* **Directions**: The entire listing, reproduced exactly and stripped of images, is the expected output.

* **Given information**:
* * * * * * * * *
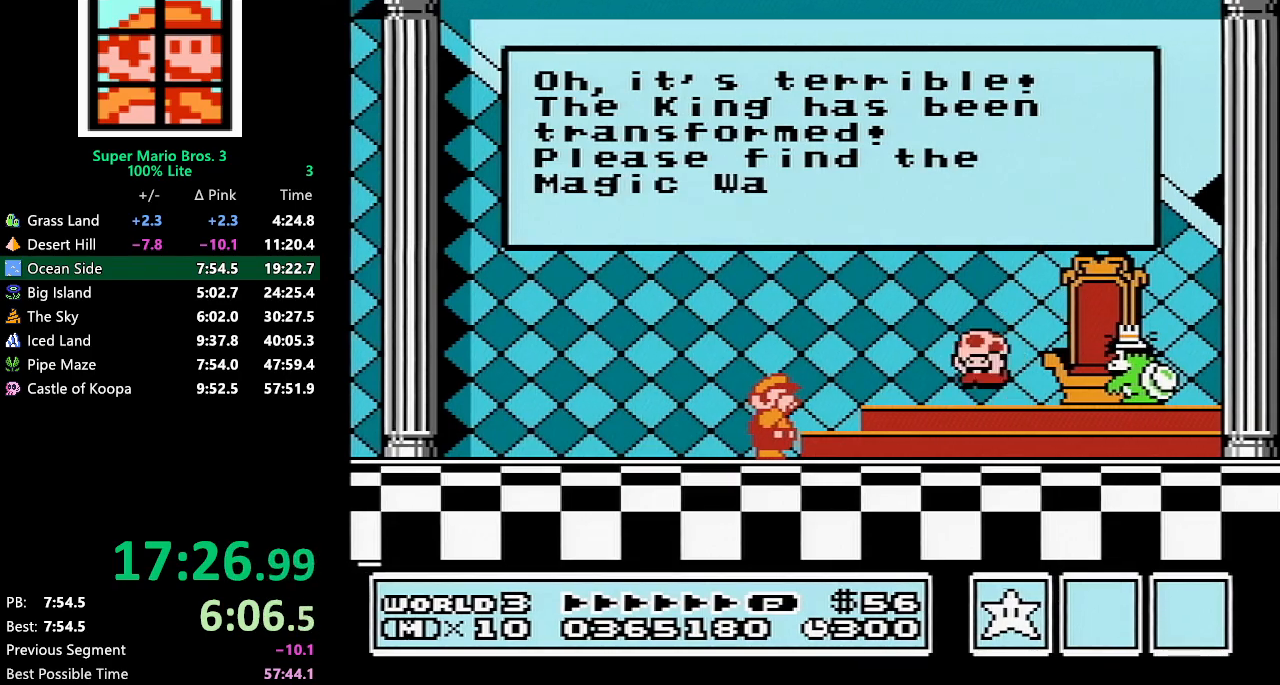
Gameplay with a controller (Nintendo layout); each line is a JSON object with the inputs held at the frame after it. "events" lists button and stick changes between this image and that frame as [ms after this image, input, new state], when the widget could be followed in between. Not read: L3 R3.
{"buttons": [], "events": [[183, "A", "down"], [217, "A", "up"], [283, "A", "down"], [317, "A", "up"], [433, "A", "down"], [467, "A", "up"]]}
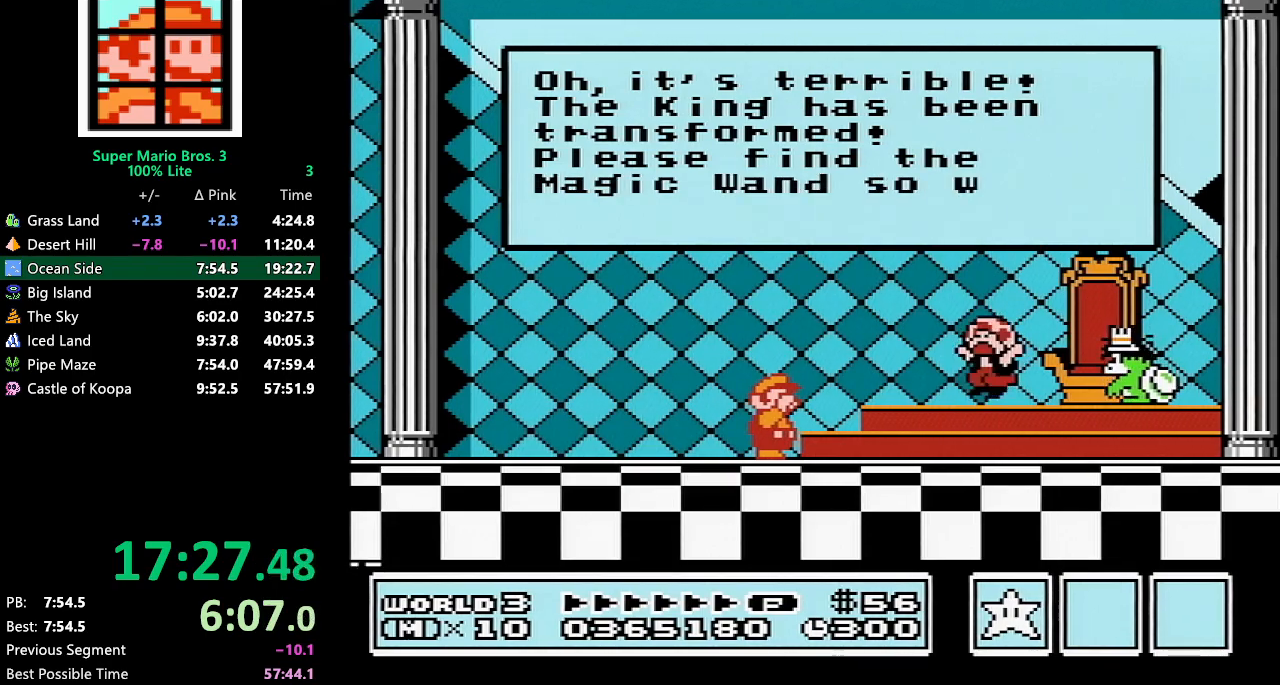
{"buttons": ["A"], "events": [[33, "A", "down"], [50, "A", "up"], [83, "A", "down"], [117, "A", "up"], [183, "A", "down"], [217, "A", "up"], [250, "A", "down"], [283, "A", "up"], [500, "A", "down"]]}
* * * * * * * * *
* **Problem solution**:
Gameplay with a controller (Nintendo layout); each line is a JSON object with the inputs held at the frame after it. "events" lists button and stick changes between this image and that frame as [ms after this image, input, new state], when the widget could be followed in between. Not read: L3 R3.
{"buttons": [], "events": [[183, "A", "down"], [217, "A", "up"], [283, "A", "down"], [317, "A", "up"], [433, "A", "down"], [467, "A", "up"]]}
{"buttons": ["A"], "events": [[33, "A", "down"], [50, "A", "up"], [83, "A", "down"], [117, "A", "up"], [183, "A", "down"], [217, "A", "up"], [250, "A", "down"], [283, "A", "up"], [500, "A", "down"]]}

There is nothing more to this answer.